A growing middle class unburdened by the excessive debt plaguing Western consumers means emerging markets still offer plenty of opportunities.

Even after gains, emerging markets are top picks

A growing middle class unburdened by the excessive debt plaguing Western consumers means emerging markets still offer plenty of opportunities to make money next year even after a meteoric rise in 2009.

Money managers at the Reuters Investment Outlook 2010 Summit this week were particularly bullish on Asian economies with high savings rates and on Brazil. Some said the maturity of Brazil's financial markets means it almost has "emerged" and joined the ranks of more developed economies.

Bob Doll, vice chairman of Blackrock Inc, said the "absence of the debt noose around the neck that much of the developed world has" makes emerging economies promising places to invest, despite a 70 percent gain in the broad MSCI emerging markets index in 2009.

Others highlighted a growing middle class, a high savings rate, commodities wealth and room for increased consumer spending as factors favoring emerging market exposure in 2010. 

Economies with low levels of consumption as a percentage of gross domestic product such as Brazil and China "are economies that can grow and grow and grow," said Bill Gross, co-chief investment officer at Pacific Investment Management Co., the world''s biggest bond fund.

In Brazil, "less than 20 percent of the population uses the financial service system," said Diane Garnick, investment strategist at Invesco. "They don't even have a bank account, so that in my mind creates a scenario where they are going to grow a lot faster."  

Gift that keeps giving                           

Such enthusiasm is hardly new. In the darkest days of the financial crisis in 2008, investors dumped all emerging market assets and currencies with abandon and sought safety in short-dated U.S. Treasuries and cash.

But since March, emerging assets have been in high demand as investors began betting that the biggest emerging economies would lead a global recovery.

Brazil's benchmark stock index, the Bovespa, has gained nearly 80 percent this year and still has a 12-month forward priceearnings ratio below that of the S&P 500, according to Thomson Reuters data.

According to fund tracker EPFR Global, as of mid-November, emerging market equity funds had attracted a net inflow of $60 billion in 2009, shattering 2007's record of $54.3 billion. 

Metals and oil have also had a steady run higher, which along with high interest rates helped boost currencies of commodity-rich countries such as Brazil, South Africa, Chile and others.

Of course, while high savings, low debt and mature debt markets have certainly helped burnish emerging markets' appeal, all the easy money the Federal Reserve and other developed central banks have poured into the economy hasn't hurt either.
 
"I view those flows as speculative," said veteran Wall Street economist Henry Kaufman. "You will notice that when there is a period of tightening credit conditions those emerging countries do very poorly." 

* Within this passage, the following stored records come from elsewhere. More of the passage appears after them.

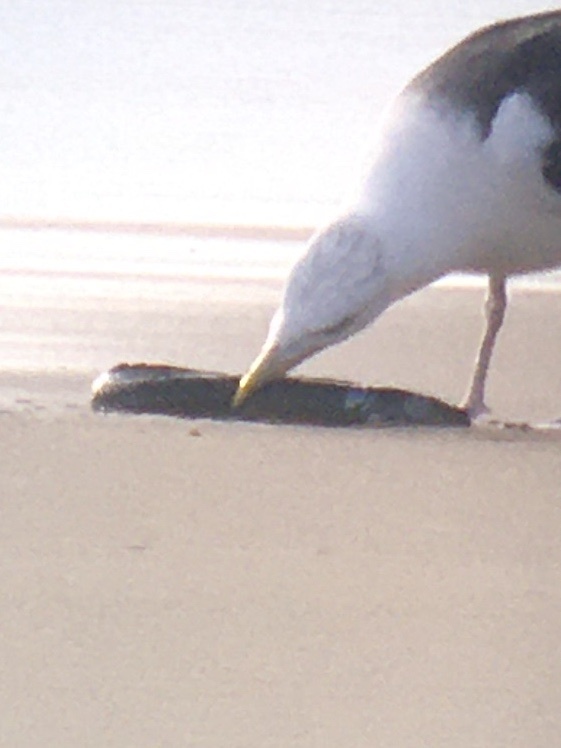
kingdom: Animalia
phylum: Chordata
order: Anguilliformes
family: Anguillidae
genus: Anguilla
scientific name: Anguilla rostrata
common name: American eel
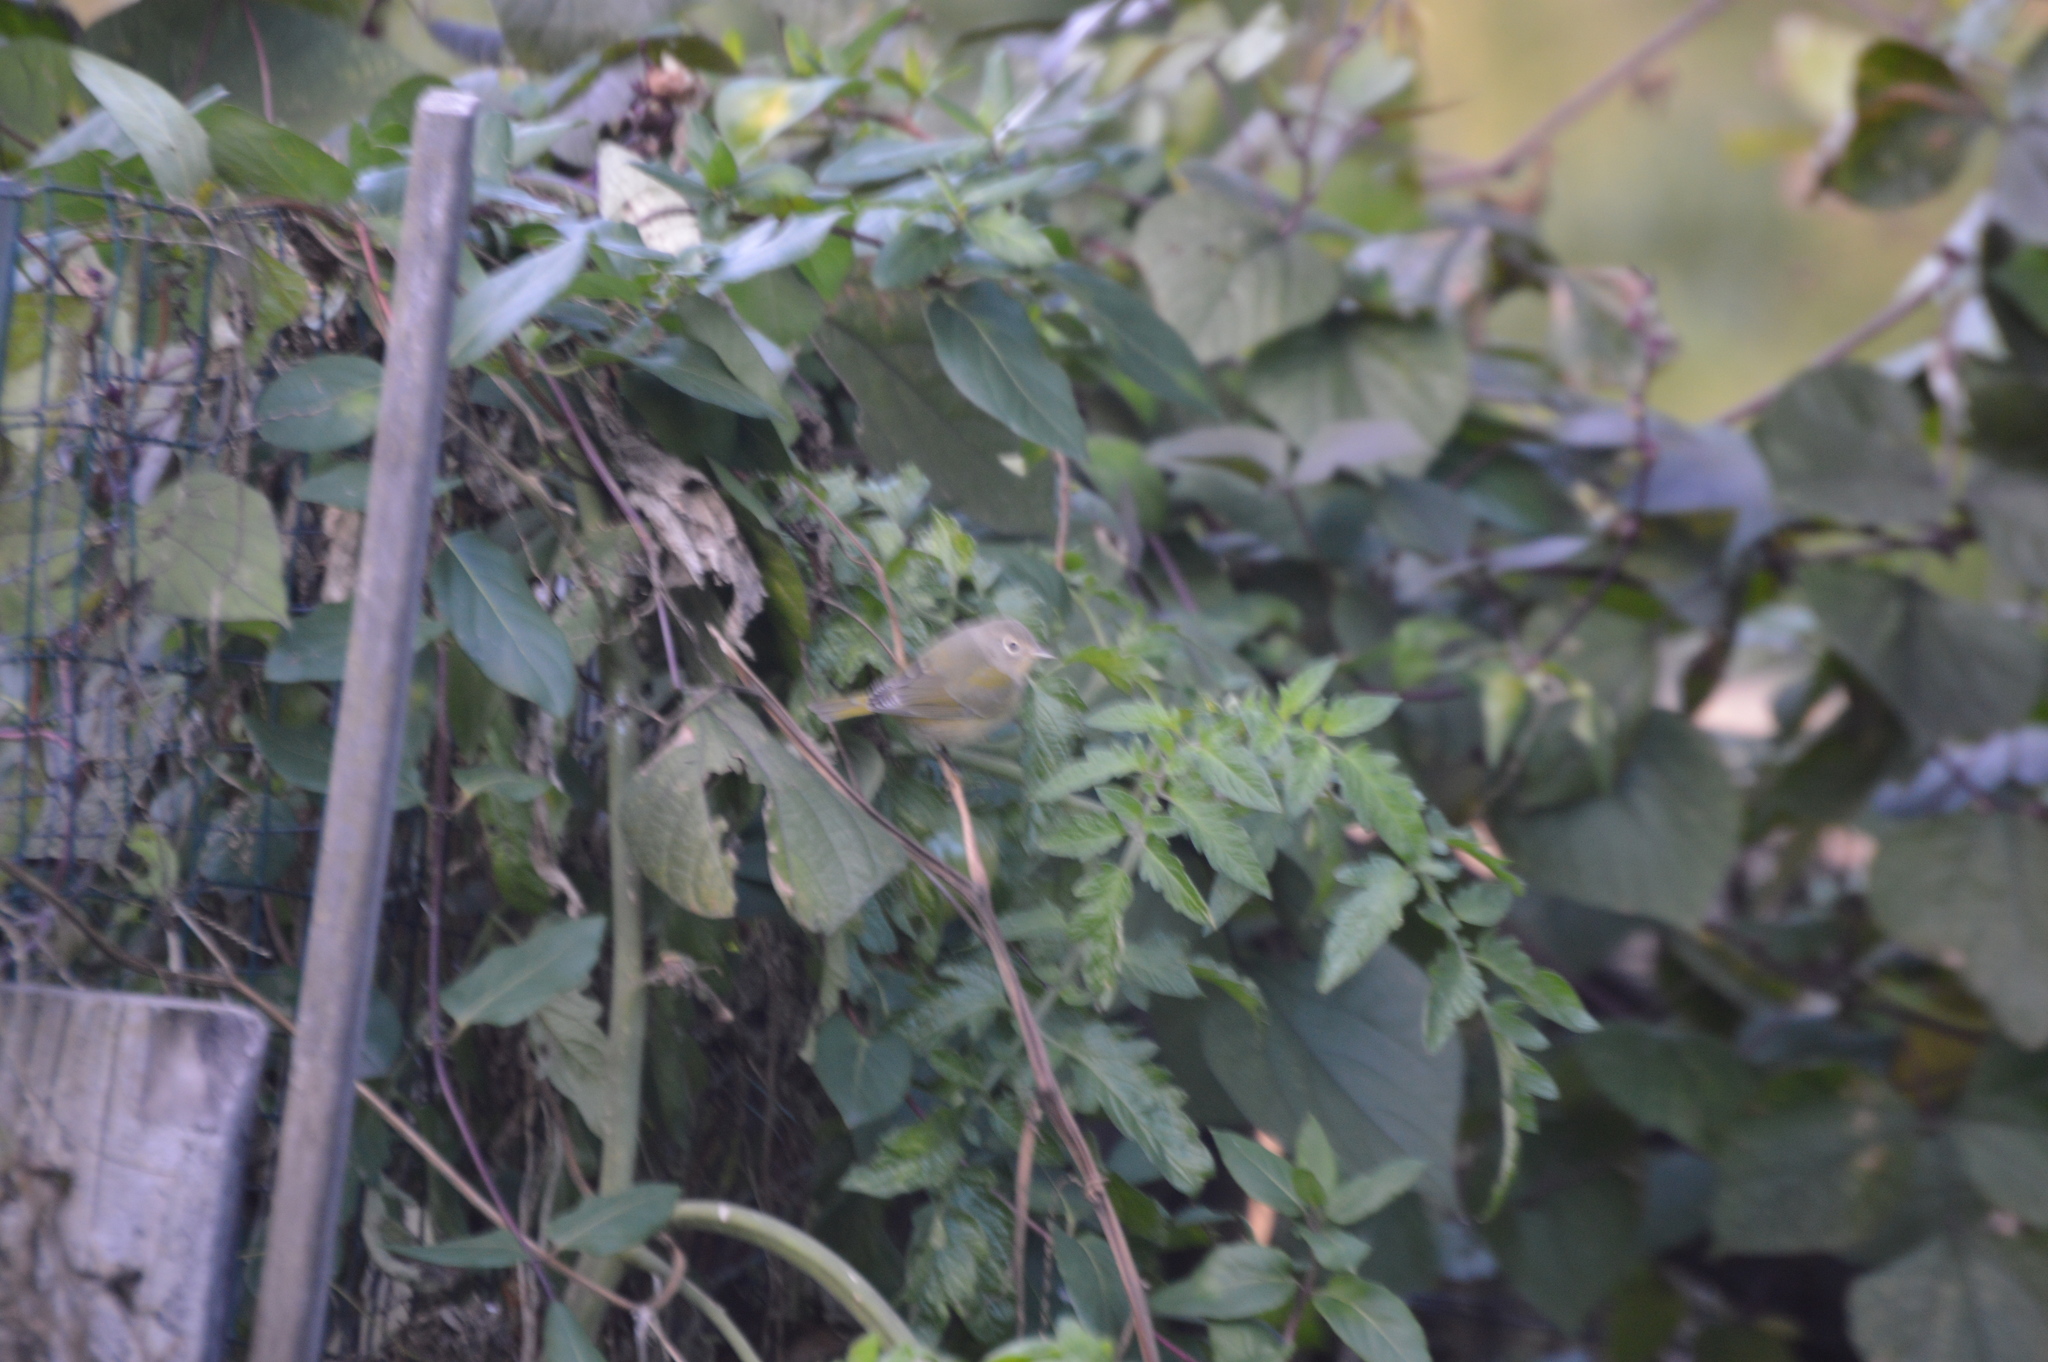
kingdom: Animalia
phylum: Chordata
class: Aves
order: Passeriformes
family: Parulidae
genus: Leiothlypis
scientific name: Leiothlypis ruficapilla
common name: Nashville warbler
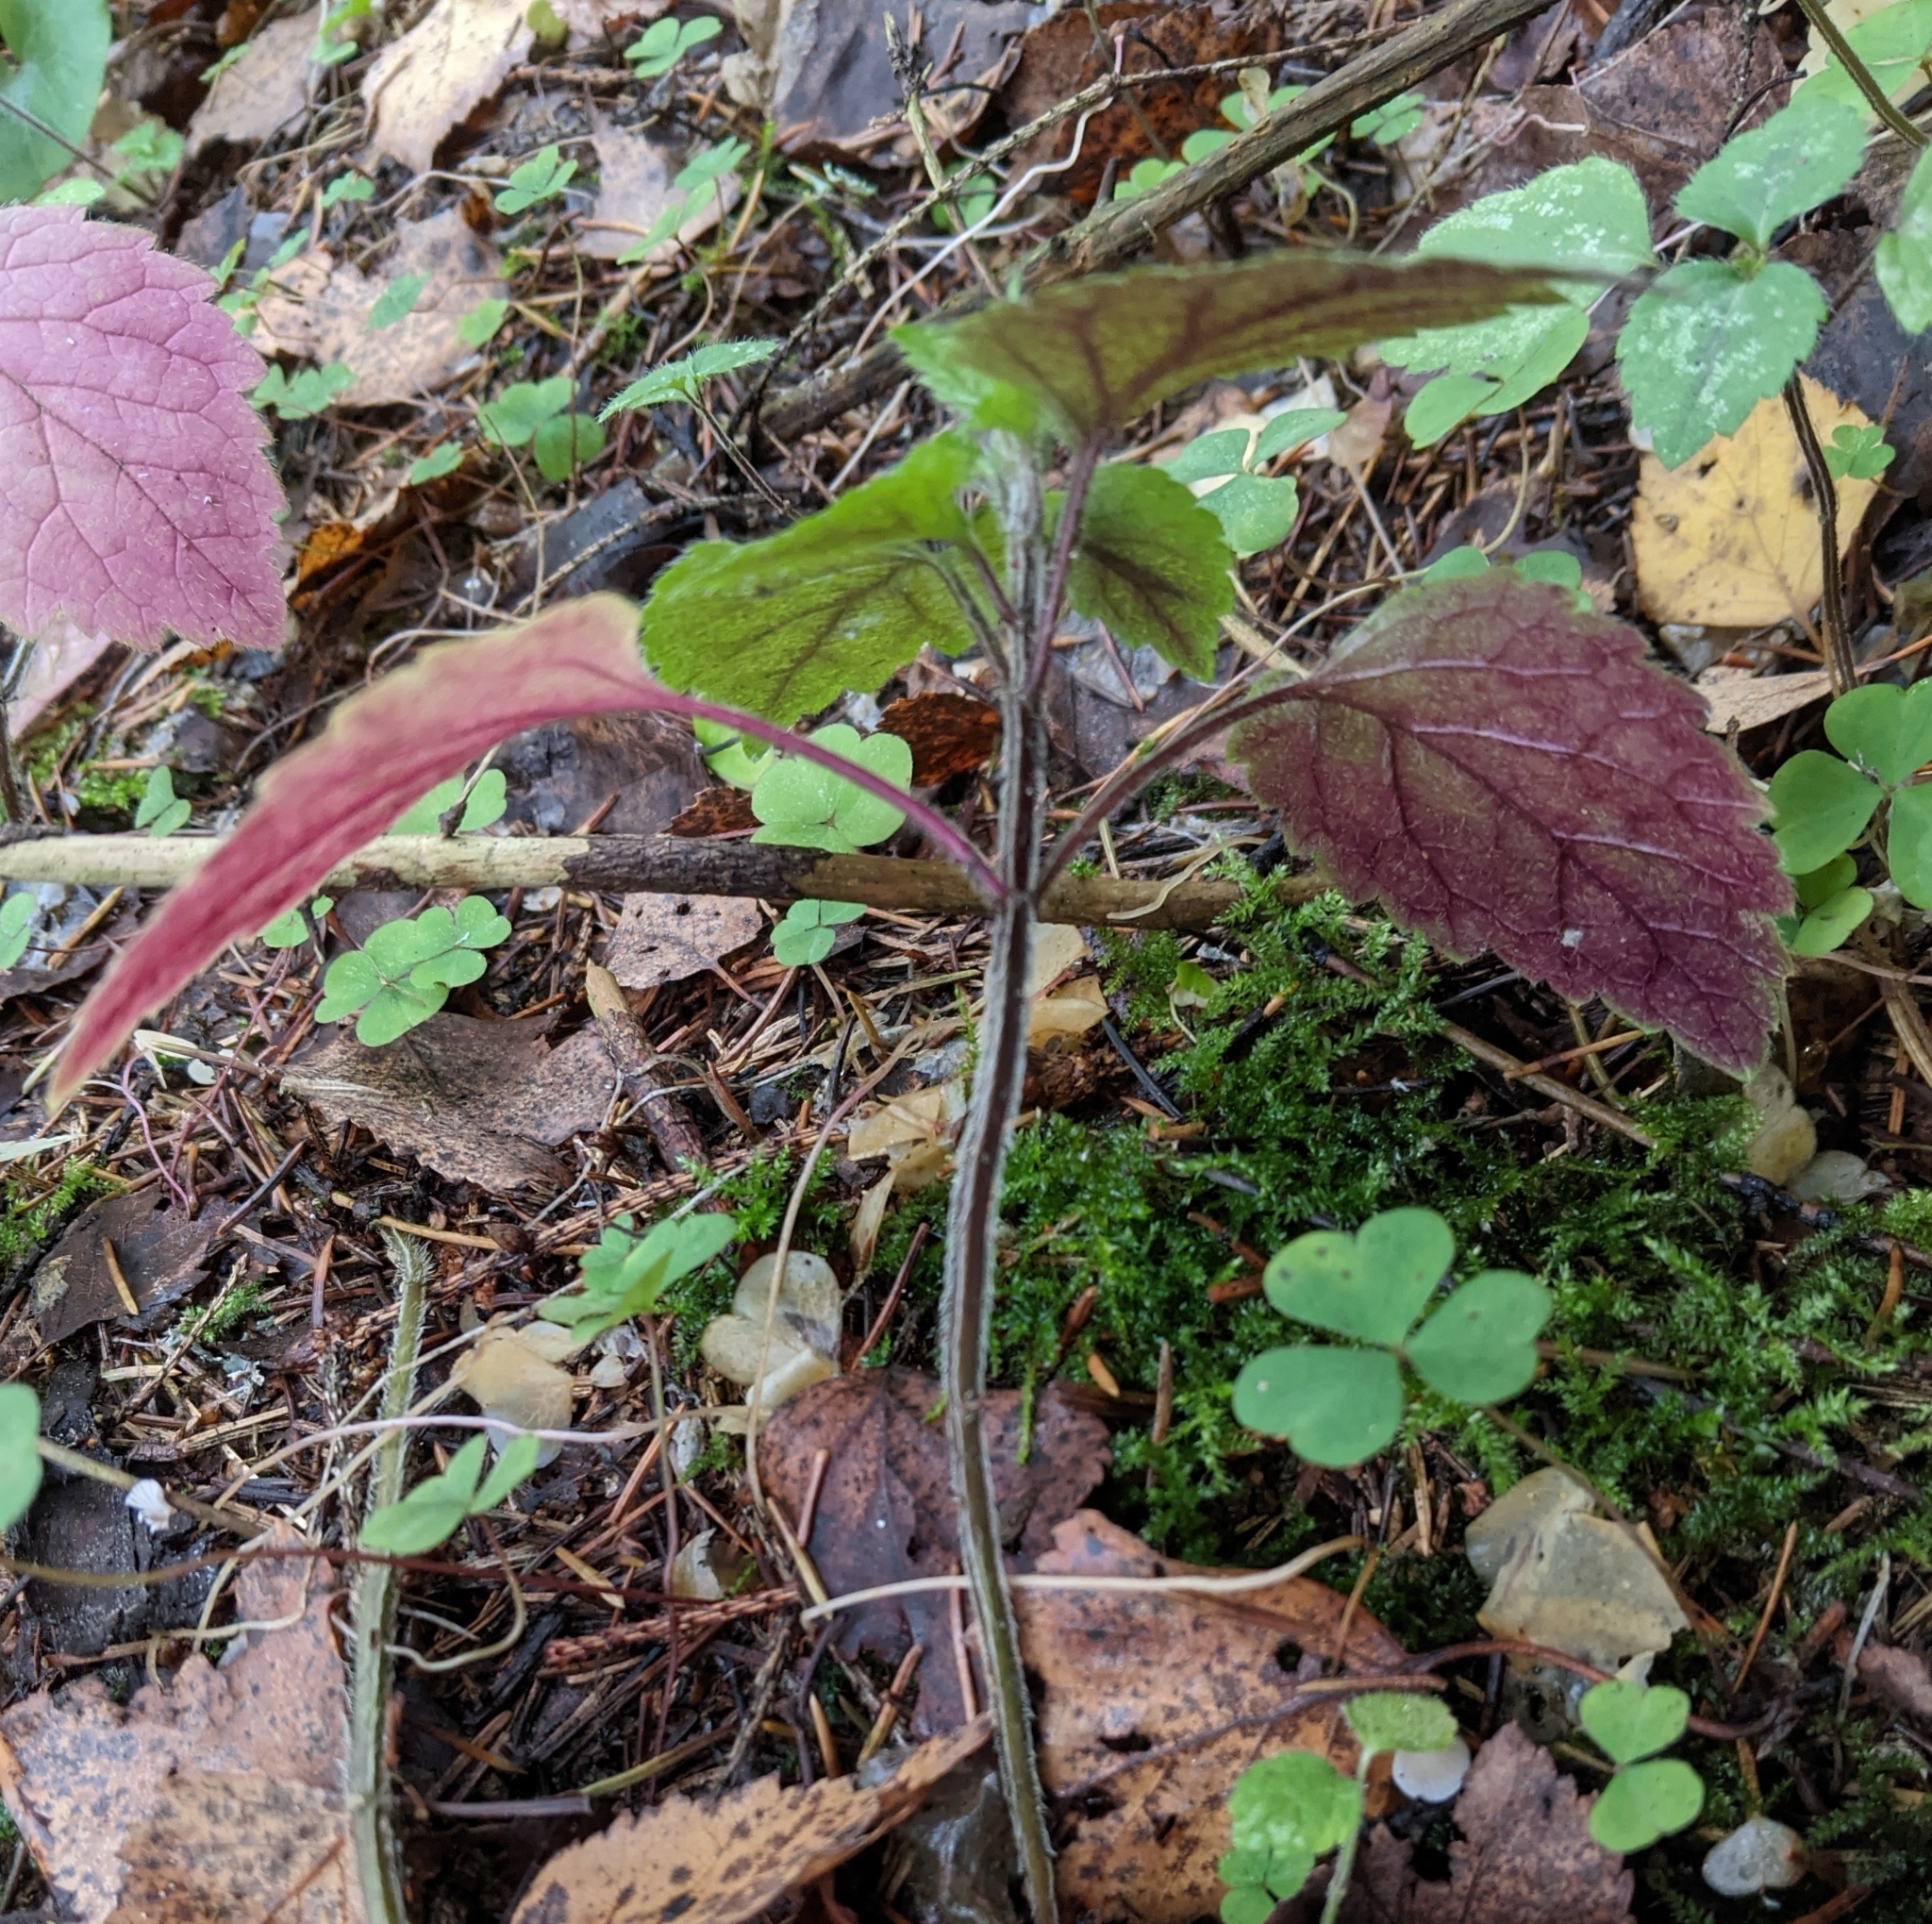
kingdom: Plantae
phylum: Tracheophyta
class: Magnoliopsida
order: Lamiales
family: Lamiaceae
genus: Lamium
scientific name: Lamium galeobdolon
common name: Yellow archangel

Capital controls vs Easy money                                

Tighter conditions may still be quite a ways off, though, according to most money managers at the summit. Gross said sluggish U.S. growth means the Fed likely won't hike rates from record lows near zero percent until 2011. Few expected imminent hikes in the euro zone or Japan, either.

Not all emerging markets are of equal appeal, either. Jim Rogers, who rose to fame after co-founding the Quantum Fund with George Soros nearly four decades ago, said he likes Brazil and fiscally prudent countries such as China but dislikes India because the bureaucracy is stifling. 

He also said he avoids Russia because investors can end up "broke and dead." 

Punitive taxes and other capital controls designed to slow "hot money" inflows are also a risk and are looming larger on investors radar screens after Brazil slapped a 2 percent tax on foreign equity and fixed-income purchases last month.                                            Brazil said the economy grew 1.3 percent in the third quarter this year, below a 2 percent forecast, and some economists have blamed the strong real, up about 24 percent against the dollar this year.  

Taiwan and Korea have adopted similar measures and many emerging central banks have intervened to weaken their currencies relative to the dollar. 

A strong currency can increase the cost of exports, which many emerging economies rely on to drive growth.

"Capital controls are points of pretty significant concern," said Max Darnell, chief investment officer of First Quadrant, with $18 billion in assets under management. "Impediments to trade in these markets is very worrisome to me." 

Still, Darnell said First Quadrant plans to open a fund that invests in emerging market currencies and is particularly bullish on Brazil's real.  

Jonathan Xiong, who helps manage about $18 billion in currency assets at Mellon Capital Management, said the impact of recent capital controls should be short-lived. 

"I think a lot of these investors who are investing in emerging markets -- hopefully they realize some of the risks -- are in for the longer-term play," he said.